CSAFE researchers and partners at the Innocence Project commemorate the 10th anniversary of the landmark 2009 NAS report in the April 2019 edition of Significance Magazine. In this special issue dedicated to forensic science and statistics, learn what progress has been made in the past decade, the challenges that remain and how CSAFE is uniquely positioned to respond with solutions.
Read Significance’s introduction to the special issue, and find out more in the Iowa State University news article. Dig deeper into CSAFE’s contributions below.
"The need for objective measures in forensic evidence"
Reliance on expert judgement can be problematic due to its subjective nature. CSAFE Co-Director Karen Kafadar from University of Virginia describes an early illustration of the importance of objective measures and standards, followed by two further reasons and shows the positive effects for the field of forensic science.
"Reliability and validity of forensic science evidence"

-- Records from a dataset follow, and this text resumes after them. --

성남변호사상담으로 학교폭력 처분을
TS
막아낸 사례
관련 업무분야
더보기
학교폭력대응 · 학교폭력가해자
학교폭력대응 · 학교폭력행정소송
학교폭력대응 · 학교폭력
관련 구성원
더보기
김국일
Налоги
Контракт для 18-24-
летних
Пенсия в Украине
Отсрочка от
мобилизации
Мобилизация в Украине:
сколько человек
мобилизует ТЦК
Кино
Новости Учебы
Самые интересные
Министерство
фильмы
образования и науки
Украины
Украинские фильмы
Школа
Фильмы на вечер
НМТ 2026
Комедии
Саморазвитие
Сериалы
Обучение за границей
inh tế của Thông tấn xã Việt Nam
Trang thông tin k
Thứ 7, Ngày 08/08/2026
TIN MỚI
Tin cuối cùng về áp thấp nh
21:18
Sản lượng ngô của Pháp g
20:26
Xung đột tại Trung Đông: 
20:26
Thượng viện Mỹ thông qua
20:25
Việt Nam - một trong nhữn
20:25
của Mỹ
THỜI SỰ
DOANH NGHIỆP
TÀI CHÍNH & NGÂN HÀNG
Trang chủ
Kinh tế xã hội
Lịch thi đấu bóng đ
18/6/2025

Courts do not require expert testimony to be foolproof, but do expect conclusions to be based on sound reasoning that usually produces accurate results. The law is concerned with both the reliability and validity of forensic science methods. CSAFE Co-Director Dr. Hal Stern and CSAFE researcher Dr. Maria Cuellar describe how scientists define and assess the reliability and validity of commonly encountered types of forensic science evidence.

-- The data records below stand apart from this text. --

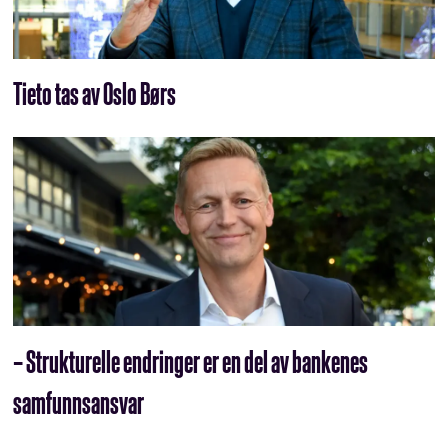
Tieto tas av Oslo Børs
– Strukturelle endringer er en del av bankenes
samfunnsansvar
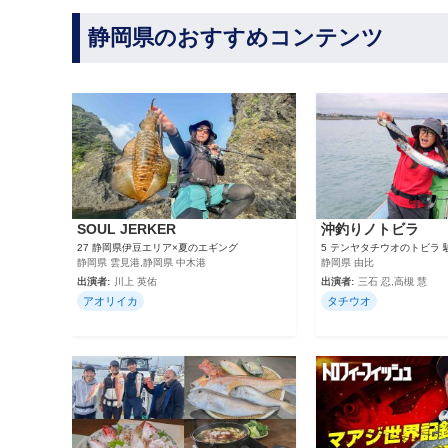
静岡県のおすすめコンテンツ
SOUL JERKER
沖釣りノトビラ
27 静岡県伊豆エリア×夏のエギング
5 テンヤタチウオのトビラ
静岡県 雲見港,静岡県 中木港
静岡県 由比
出演者:
川上 英佑
出演者:
三石 忍,高槻 慧
アオリイカ
タチウオ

"What does a match mean? A framework for understanding forensic comparisons"
One of the issues that can lead to errors in forensic analysis is the way in which examiners deal with uncertainty. When characterizations of error come from an expert witness, they can sound very convincing to a judge or jury. CSAFE Co-Director Dr. William F. Eddy and CSAFE researchers Dr. Robin Mejia and Dr. Maria Cuellar examine how to build proper foundations to discuss uncertainty in forensic conclusions.
"Machine learning in forensic applications"

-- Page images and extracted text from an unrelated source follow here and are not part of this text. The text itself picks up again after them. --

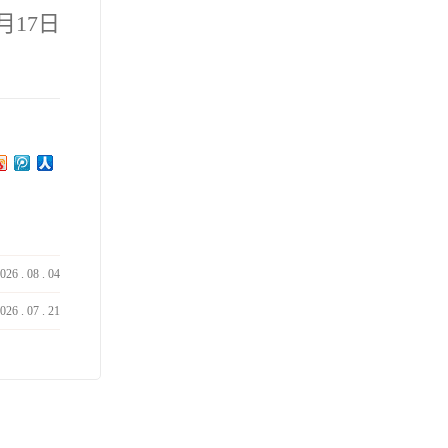
2月17日
026
.
08
.
04
026
.
07
.
21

Determining whether a suspect could have been the source of the evidence is a key first step in the forensic analysis process. This step is particularly challenging when the evidence consists of a pattern. CSAFE Director Dr. Alicia Carriquiry and CSAFE researchers Dr. Heike Hofmann, Dr. Susan Vanderplas and Xiao Hui Tai explore how machine learning and algorithms for pattern matching have the potential to transform how forensic scientists evaluate pattern evidence.